“You make a beautiful couple,” someone remarked. I was too dizzy to even tell if they were male or female.
Wolfe smirked, raising his tumbler of whiskey to his lips.
Defying him purposely—and undoubtedly stupidly—I allowed my eyes to drift back to the table where I longed to sit. Emily was now grazing her French-manicured fingernails along Angelo’s blazered arm. Angelo looked down at her face, his mouth breaking into a grin. I could see how she defrosted him to the idea of them. How she lowered his guard, one touch at a time.
She leaned toward him, whispering something in his ear and giggling, and his eyes shot to me again. Were they talking about me? Was I making a complete fool of myself by staring at them so openly? I grabbed a glass of champagne, about to knock it down in one go.
Wolfe wrapped his fingers around my wrist, stilling my hand before it reached my mouth. It was a gentle, firm touch. Callous and hairy. A man’s touch.
“Sweetheart, we’ve been through this. This is real champagne. The grownup kind,” he said with a hint of exasperated sympathy in his voice, causing the entire table to roar with wild laughter.
“The trouble of marrying a youngster,” the other senator snorted out.
Wolfe raised a thick, condescending eyebrow. “Marriage is a tricky business. Which reminds me…” He leaned forward, his blank expression turning into a sympathetic frown. “How are you handling the divorce from Edna?”
Now my furious blush became almost unbearable. I wanted to kill him. Kill him for this stupid stunt, for forcing me into marrying him, and for the fact that, by proxy, he just threw Angelo into Emily’s arms.
I put the champagne glass back on the table, biting my tongue from pointing out that I’d drank plenty at the gala where we’d met, and he didn’t seem to care much then. Actually, he took advantage of my tipsiness when he tricked me into kissing him.
“May I be excused?” I cleared my throat and, without waiting for an answer, stood and charged toward the bathroom, aware of the fact that my nemesis’ eyes, as well as Angelo’s and my parents’, were all on my back, pointed like loaded guns.
The restrooms were at the end of the ballroom, Gentlemen and Ladies facing one another, under a massive wrought-iron, curved stairway. I slipped inside, sagging against the wall, closing my eyes, and taking the deepest breath my corseted bodice would allow.
Breathe.
Just breathe.
A hand clasped my shoulder. Small, warm fingers curling around my collarbone. I cracked my eyes open and yelped, jumping backward, my head hitting the tiles behind me.
“Sweet Jesus!”
It was Mama. Up close, her face looked too wary, too old, and too unfamiliar. It looked like she’d aged a decade overnight, and all the anger I’d harbored toward her in the past three days flew out the window. Her eyes were bloodshot and swollen from crying. Her normally proud, brown mane was littered with gray hair.

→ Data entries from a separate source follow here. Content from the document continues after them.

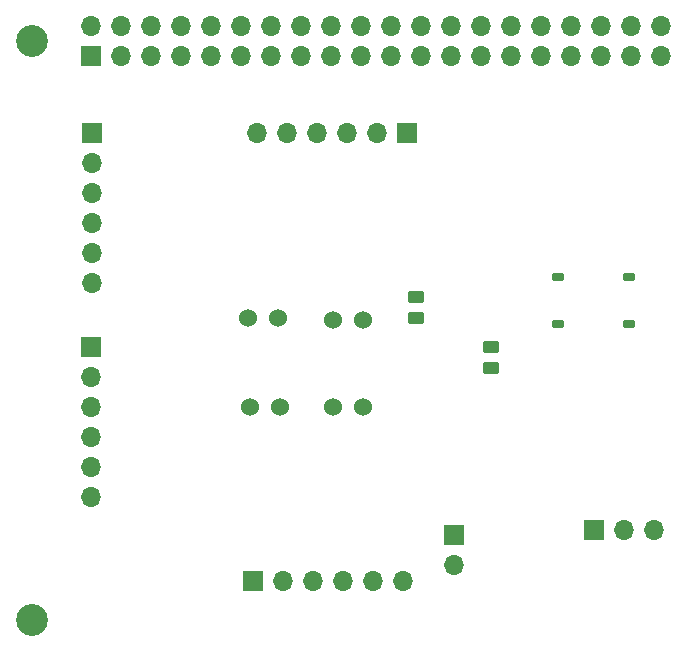
<source format=gbr>
%TF.GenerationSoftware,KiCad,Pcbnew,8.0.1*%
%TF.CreationDate,2024-10-12T17:53:39+09:00*%
%TF.ProjectId,Test2,54657374-322e-46b6-9963-61645f706362,rev?*%
%TF.SameCoordinates,Original*%
%TF.FileFunction,Soldermask,Top*%
%TF.FilePolarity,Negative*%
%FSLAX46Y46*%
G04 Gerber Fmt 4.6, Leading zero omitted, Abs format (unit mm)*
G04 Created by KiCad (PCBNEW 8.0.1) date 2024-10-12 17:53:39*
%MOMM*%
%LPD*%
G01*
G04 APERTURE LIST*
G04 Aperture macros list*
%AMRoundRect*
0 Rectangle with rounded corners*
0 $1 Rounding radius*
0 $2 $3 $4 $5 $6 $7 $8 $9 X,Y pos of 4 corners*
0 Add a 4 corners polygon primitive as box body*
4,1,4,$2,$3,$4,$5,$6,$7,$8,$9,$2,$3,0*
0 Add four circle primitives for the rounded corners*
1,1,$1+$1,$2,$3*
1,1,$1+$1,$4,$5*
1,1,$1+$1,$6,$7*
1,1,$1+$1,$8,$9*
0 Add four rect primitives between the rounded corners*
20,1,$1+$1,$2,$3,$4,$5,0*
20,1,$1+$1,$4,$5,$6,$7,0*
20,1,$1+$1,$6,$7,$8,$9,0*
20,1,$1+$1,$8,$9,$2,$3,0*%
G04 Aperture macros list end*
%ADD10R,1.700000X1.700000*%
%ADD11O,1.700000X1.700000*%
%ADD12RoundRect,0.250000X0.450000X-0.262500X0.450000X0.262500X-0.450000X0.262500X-0.450000X-0.262500X0*%
%ADD13C,1.524000*%
%ADD14C,2.700000*%
%ADD15RoundRect,0.187500X-0.312500X-0.187500X0.312500X-0.187500X0.312500X0.187500X-0.312500X0.187500X0*%
G04 APERTURE END LIST*
D10*
%TO.C,J1_GPIO4*%
X15714000Y40220400D03*
D11*
X13174000Y40220400D03*
X10634000Y40220400D03*
X8094000Y40220400D03*
X5554000Y40220400D03*
X3014000Y40220400D03*
%TD*%
D10*
%TO.C,J2_GPIO17*%
X-10981400Y40195000D03*
D11*
X-10981400Y37655000D03*
X-10981400Y35115000D03*
X-10981400Y32575000D03*
X-10981400Y30035000D03*
X-10981400Y27495000D03*
%TD*%
%TO.C,J3_GPIO27*%
X-11006800Y9384800D03*
X-11006800Y11924800D03*
X-11006800Y14464800D03*
X-11006800Y17004800D03*
X-11006800Y19544800D03*
D10*
X-11006800Y22084800D03*
%TD*%
%TO.C,J4_GPIO22*%
X2702100Y2305600D03*
D11*
X5242100Y2305600D03*
X7782100Y2305600D03*
X10322100Y2305600D03*
X12862100Y2305600D03*
X15402100Y2305600D03*
%TD*%
D12*
%TO.C,R1*%
X22800000Y20287500D03*
X22800000Y22112500D03*
%TD*%
D10*
%TO.C,Fan1*%
X19700000Y6200000D03*
D11*
X19700000Y3660000D03*
%TD*%
D13*
%TO.C,D1*%
X2230000Y24500000D03*
X4770000Y24500000D03*
%TD*%
D14*
%TO.C,REF1*%
X-16000000Y48000000D03*
%TD*%
D12*
%TO.C,R2*%
X16500000Y24500000D03*
X16500000Y26325000D03*
%TD*%
D15*
%TO.C,SW1_GPIO8*%
X34500000Y24000000D03*
X28500000Y24000000D03*
X34500000Y28000000D03*
X28500000Y28000000D03*
%TD*%
D13*
%TO.C,D4*%
X9460000Y17000000D03*
X12000000Y17000000D03*
%TD*%
%TO.C,D2*%
X2460000Y17000000D03*
X5000000Y17000000D03*
%TD*%
D14*
%TO.C,REF\u002A\u002A*%
X-16000000Y-1000000D03*
%TD*%
D10*
%TO.C,M1_GPIO23*%
X31560000Y6600000D03*
D11*
X34100000Y6600000D03*
X36640000Y6600000D03*
%TD*%
D13*
%TO.C,D3*%
X9460000Y24400000D03*
X12000000Y24400000D03*
%TD*%
D10*
%TO.C,J1*%
X-11000000Y46730000D03*
D11*
X-11000000Y49270000D03*
X-8460000Y46730000D03*
X-8460000Y49270000D03*
X-5920000Y46730000D03*
X-5920000Y49270000D03*
X-3380000Y46730000D03*
X-3380000Y49270000D03*
X-840000Y46730000D03*
X-840000Y49270000D03*
X1700000Y46730000D03*
X1700000Y49270000D03*
X4240000Y46730000D03*
X4240000Y49270000D03*
X6780000Y46730000D03*
X6780000Y49270000D03*
X9320000Y46730000D03*
X9320000Y49270000D03*
X11860000Y46730000D03*
X11860000Y49270000D03*
X14400000Y46730000D03*
X14400000Y49270000D03*
X16940000Y46730000D03*
X16940000Y49270000D03*
X19480000Y46730000D03*
X19480000Y49270000D03*
X22020000Y46730000D03*
X22020000Y49270000D03*
X24560000Y46730000D03*
X24560000Y49270000D03*
X27100000Y46730000D03*
X27100000Y49270000D03*
X29640000Y46730000D03*
X29640000Y49270000D03*
X32180000Y46730000D03*
X32180000Y49270000D03*
X34720000Y46730000D03*
X34720000Y49270000D03*
X37260000Y46730000D03*
X37260000Y49270000D03*
%TD*%
M02*

</source>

“How are you holding up, Vita Mia?”
Instead of answering, I flung myself into her arms, releasing a sob I’d been holding since Wolfe ushered me into his sleek black Escalade tonight. How could I not cut her some slack? She looked as miserable as I was.
“I hate it there. I don’t eat. I barely sleep. And to make matters worse…” I sniffed, disconnecting from her so I could hold her gaze for emphasis. “Angelo is dating Emily now.” I felt my eyes bulging out of their sockets with urgency.
“It’s only their first date,” Mama assured me, patting my back and drawing me into another hug. I shook my head in the crook of her shoulder.
“I don’t even know why it matters. I’m getting married. It’s done.”
“Sweetie…”
“Why, Mama?” I stepped out of her embrace again, dragging myself toward the imperial sinks to pluck some tissue before my makeup was completely ruined. “What possessed Papa to do something like this?”
I watched her in the reflection of the mirror behind me. The way her shoulders wilted in her slightly oversized black dress. I realized she hadn’t been eating much, either.
“Your father doesn’t share many things with me, but trust me when I tell you this was not an easy decision for him to make. We are still shaken by what happened. We just want you to give Senator Keaton an honest chance. He is handsome, rich, and has a good job. You’re not marrying beneath you.”
“I am marrying a monster,” I drawled.
“You could be happy, amore.”
I shook my head, before throwing it backward and laughing. She didn’t have to spell it out for me. Her hands were tied. I harbored many bad feelings toward my father but thinking them openly—not to mention uttering them aloud—was like pouring cyanide onto an open wound. Mama looked back and forth between the door and me, and I knew what she was thinking. We couldn’t stay here much longer. People would start asking questions. Especially when they saw that I’d been crying. Keeping up appearances was vital in The Outfit, and if people suspected Papa’s arm had been twisted by a young, ambitious senator who was new on the scene, it could kill his reputation.